#### What to produce
Tally the lines of the entries in which the string "that" occurs, and say only how many.

Saved data entries:
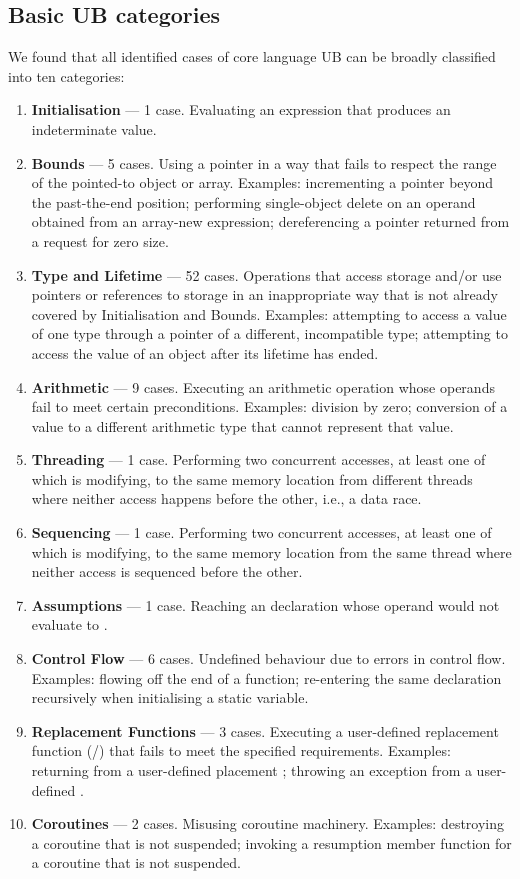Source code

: \subsection{Basic UB categories}
\label{categories}

We found that all identified cases of core language UB can be broadly classified into ten categories:
 \renewcommand{\labelenumi}{\Roman{enumi}.}
\begin{enumerate}
\item \textbf{Initialisation} --- 1 case. Evaluating an expression that produces an indeterminate value.
\item \textbf{Bounds} --- 5 cases. Using a pointer in a way that fails to respect the range of the pointed-to object or array. Examples: incrementing a pointer beyond the past-the-end position; performing single-object delete on an operand obtained from an array-new expression;  dereferencing a pointer returned from a request for zero size.
\item \textbf{Type and Lifetime} --- 52 cases. Operations that access storage and/or use pointers or references to storage in an inappropriate way that is not already covered by Initialisation and Bounds. Examples: attempting to access a value of one type through  a pointer of a different, incompatible type; attempting to access the value of an object after its lifetime has ended. 
\item \textbf{Arithmetic} --- 9 cases. Executing an arithmetic operation whose operands fail to meet certain preconditions. Examples: division by zero; conversion of a value to a different arithmetic type that cannot represent that value. 
\item \textbf{Threading} --- 1 case. Performing two concurrent accesses, at least one of which is modifying, to the same memory location from different threads where neither access happens before the other, i.e., a data race.
\item \textbf{Sequencing} --- 1 case. Performing two concurrent accesses, at least one of which is modifying, to the same memory location from the same thread where neither access is sequenced before the other.
\item \textbf{Assumptions} --- 1 case. Reaching an \tcode{[[assume]]} declaration whose operand would not evaluate to .
\item \textbf{Control Flow} --- 6 cases. Undefined behaviour due to errors in control flow. Examples: flowing off the end of a function; re-entering the same declaration recursively when initialising a static variable.
\item \textbf{Replacement Functions} --- 3 cases. Executing a user-defined replacement function (/) that fails to meet the specified requirements. Examples: returning  from a user-defined placement ; throwing an exception from a user-defined .
\item \textbf{Coroutines} --- 2 cases. Misusing coroutine machinery. Examples: destroying a coroutine that is not suspended; invoking a resumption member function for a coroutine that is not suspended.
\end{enumerate}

#### Expected answer
7